TEXTE EXTRAIT:
■ ■ ■

L’approche de M. Acacia sur la question est intéressante, et le texte en lui même est le résultat d’un exercice intellectuel bien mené et surtout bien construit. Cependant, j’ai mes réserves.

Vous avez parlé d’un ensemble de 25 pays dans notre zone dont le Panama, le Costa Rica, le St-Vincent, le St-Kitts-and-Nevis, la Grenade, la Dominique, qui ne disposent pas de forces armées. Très bien. Mais aviez-vous, ne fut-ce que par cette rigueur qui vous caractérise, pris en compte l’importance géostratégique d’Haïti comparé à ces pays ? Dois-je en ce sens vous rappeler que la frontière haïtienne se prouve chaque jour plus que poreuse, et que le territoire haïtien continue à être un point de transit des stupéfiants? Et aussi, je voulais attirer votre attention sur le fait que le Panama par exemple dispose d’unités paramilitaires, équipés pour des combats de faibles intensités; que le Costa Rica malgré ses accords de défense avec les États-Unis et le Brésil, a dû subir deux agressions militaires (18 octobre et 1er novembre 2016) de la part du Nicaragua; et que le St-Vincent, le St-Kitts-and-Nevis, la Grenade, et la Dominique, également cités comme exemple, font non seulement partie du Commonwealth. Et aussi, que ces quatre pays, ensemble, n’accumule qu’une superficie de 1754 km2, et comptent tous respectivement des populations inférieures à 150,000 habitants. Et contrairement à Haïti, ces pays jouissent d’une grande stabilité politique et sociale. Ils peuvent donc se permettre le grand luxe de se construire sans armée.

■ ■ ■

DONNÉES BRUTES:

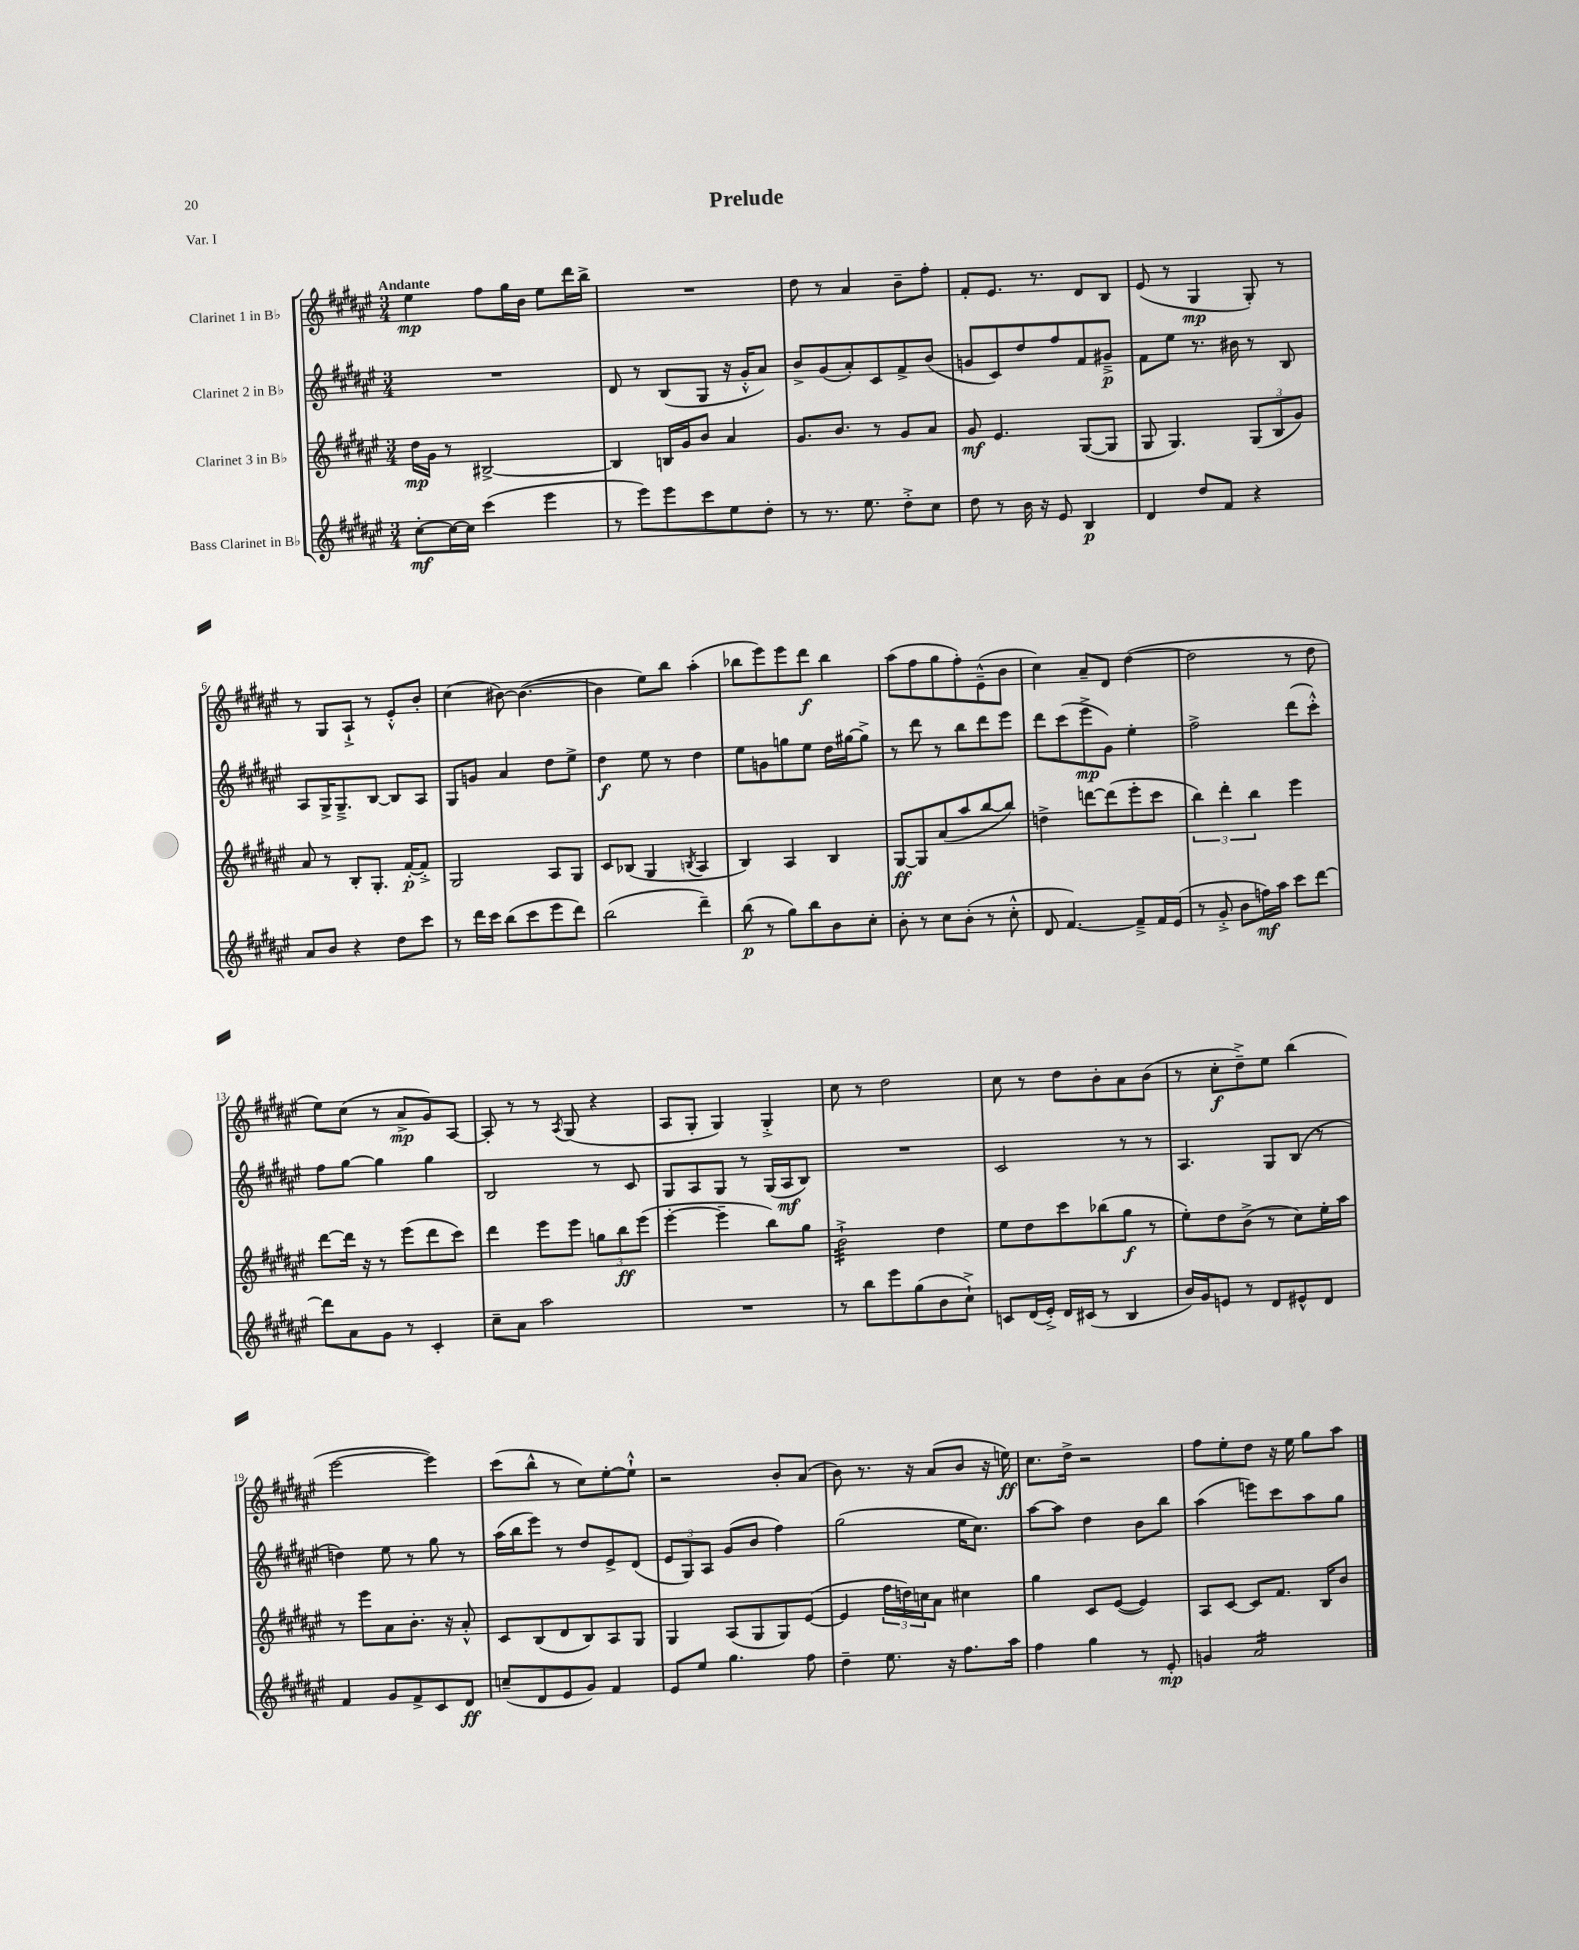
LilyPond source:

■ ■ ■

VOS TÂCHES:
1) D’après le texte extrait, de quel pays sont venues les deux agressions militaires subies par le Costa Rica en 2016 ?
2) Énumérez tous les pays que le texte extrait mentionne nommément comme ne disposant pas de forces armées.

RÉPONSES AUX TÂCHES:
1) Du Nicaragua.

2)
- Le Panama
- Le Costa Rica
- Le St-Vincent
- Le St-Kitts-and-Nevis
- La Grenade
- La Dominique